Not, though, that there haven't been lows along the way as well. An errant youth eventually culminated in a falling-out with Cumani that cost him his job, and his career threatened to nose-dive when he received a police caution for possessing cocaine in 1993.

On the track, he was widely criticised for losing at the Breeders Cup in 1998 aboard Swain - an impetuous ride that has come to be recognised as the worst of Dettori's career - but even that pales into insignificance compared to the incident that almost robbed the 36-year-old of his life two years later.

In summer 2000, Dettori was flying in a small Seneca aircraft as it suffered an engine fire on its take-off from Newmarket racecourse. The pilot, Patrick Mackey, died in the subsequent crash-landing, but a fortunate Dettori escaped with nothing worse than a broken leg.

"I remember thinking, 'Why go on as a jockey'," he explained in his recent autobiography, 'Frankie'. "I had a lovely wife and a bouncy little son. There was so much more to life than racing. Why not jump off the treadmill and take things easy for a change?

"Then I began to realise that God had saved me. I was going to die and he spared me. Why? Obviously it wasn't my time. And because my life almost ended far too soon, I decided there and then that I was going to make the most of it the second time around."

Fate is a topical subject this afternoon as, by rights, Dettori should not even be riding Authorized.

As the stable jockey of Godolphin, he should be on board Eastern Anthem, the Dubai-based operation's only runner in the race.

But after a Dettori-inspired Authorized demolished a high-class field to win last month's Dante Stakes at York, Sheikh Mohammed gave his leading light the go-ahead to partner Peter Chapple-Hyam's colt at Epsom.

As a result, Authorized will start as the race's first odds-on favourite since Entrepreneur in 1997, and Dettori will never have a better chance of breaking his Derby duck.

"I think there have been four odds-on shots in the last 50 years, so to have a horse like him is very special," he said. "I have ridden some great horses in the Derby, but they have all had question marks.
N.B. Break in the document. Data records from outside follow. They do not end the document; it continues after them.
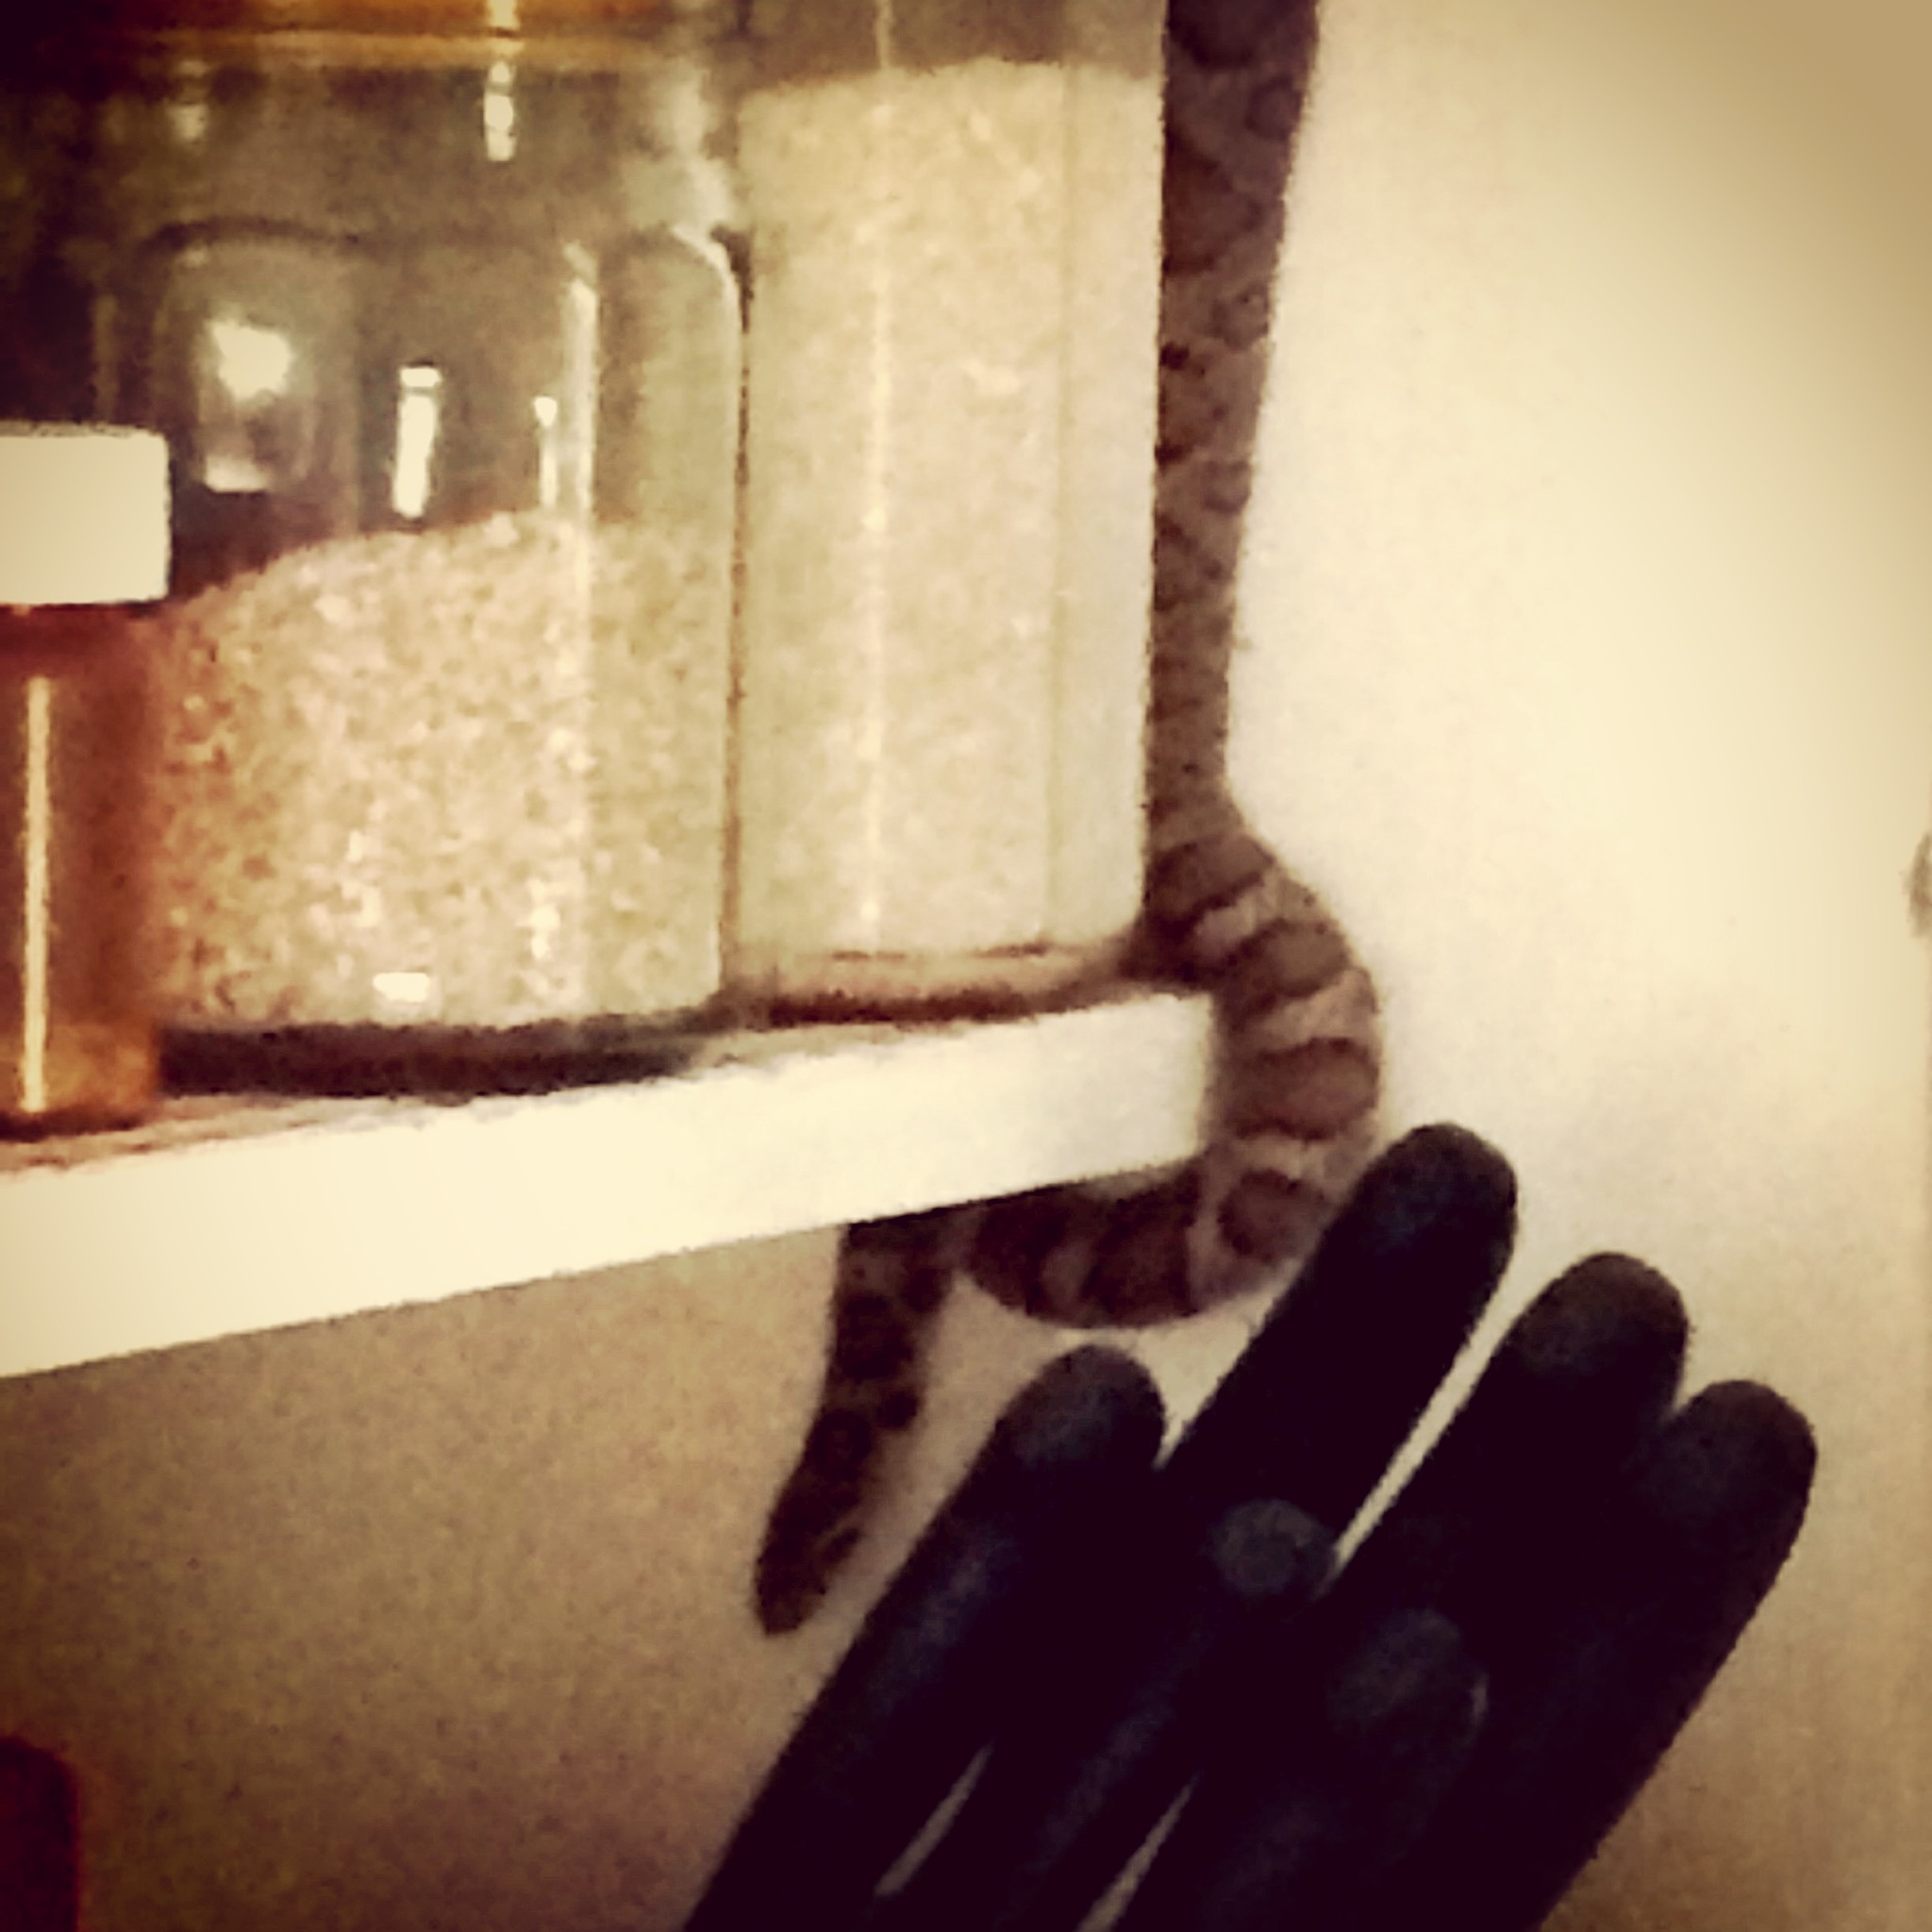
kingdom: Animalia
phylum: Chordata
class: Squamata
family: Colubridae
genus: Lampropeltis
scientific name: Lampropeltis triangulum
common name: Eastern milksnake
Dubai Millennium was a doubtful stayer and Cape Verdi was a filly against the colts.

"Authorized seems the best ride I have had, and the Dante looked like the best trial. He won that as well as any horse we have seen in the past, but he still has to do the business at Epsom, and that's never a given."

If Dettori is to be remembered as a great, though, today is surely going to be the day when his greatness becomes unquestionable.